CMU-CS-12-129
Computer Science Department
School of Computer Science, Carnegie Mellon University



CMU-CS-12-129

Allocating Virtual and Physical Flows for
Multiagent Teams in Mutable, Networked Environments

Steven Okamoto

August 2012

Ph.D. Thesis

CMU-CS-12-129.pdf


Keywords: Mmultiple source network flow, partial centralization, network augmentation, network security game

The movement of information, agents, and resources is a crucial part of cooperative multiagent systems: decision makers must receive data in a timely manner to make good decisions, while agents and resources must be provided at appropriate locations for tasks to be completed. Flow allocation meets these conditions by computing paths through the environment, be it the communication network (for data or software agents) or the physical world (for embodied agents or physical resources). This thesis addresses the problem of allocating flows when the environment is mutable, either by the agents or by a malicious adversary.

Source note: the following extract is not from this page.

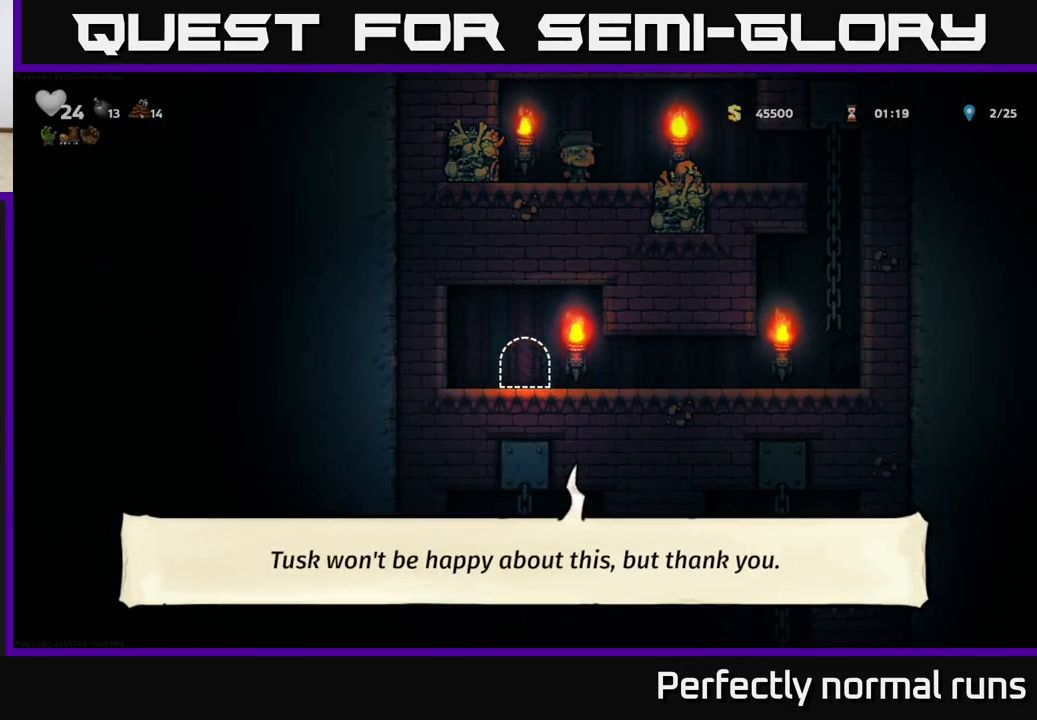
{"buttons": [], "left_stick": "center", "right_stick": "center", "events": []}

In this thesis I represent the environment as a graph with agents and tasks represented by source and sink nodes, respectively. The agents are partitioned into groups, and the flows from members of a group must be sent to the same sink, reflecting cases where a task requires multiple agents to work together or a decision requires multiple inputs. Capacity and cost constraints on the graph reflect environmental factors affecting the feasibility and quality of allocations. I prove that even relatively simple problems of allocating flows for groups in graphs are not just hard to solve optimally, but also hard to approximate.

In some cases the agent team can add additional nodes and edges to the graph, for instance by deploying unmanned aerial vehicles (UAVs) as communication relays to supplement a ground-based wireless ad hoc network. I prove that augmenting the network optimally is intractable, and provide algorithms for solving it heuristically.

In other cases an adversary can impair the agents by choosing attacks that increase costs to the agents. Agents must then choose their paths through the network strategically, reasoning not just about the environmental costs but also about the behavior of the adversary. I formalize this interaction as a game between the agent team and the adversary, and provide polynomial time algorithms for computing equilibrium strategies in simultaneous zerosum games, simultaneous non-zero-sum games where each player unilaterally incurs costs to play their strategies, and sequential non-zero-sum games where the sender can commit to a strategy.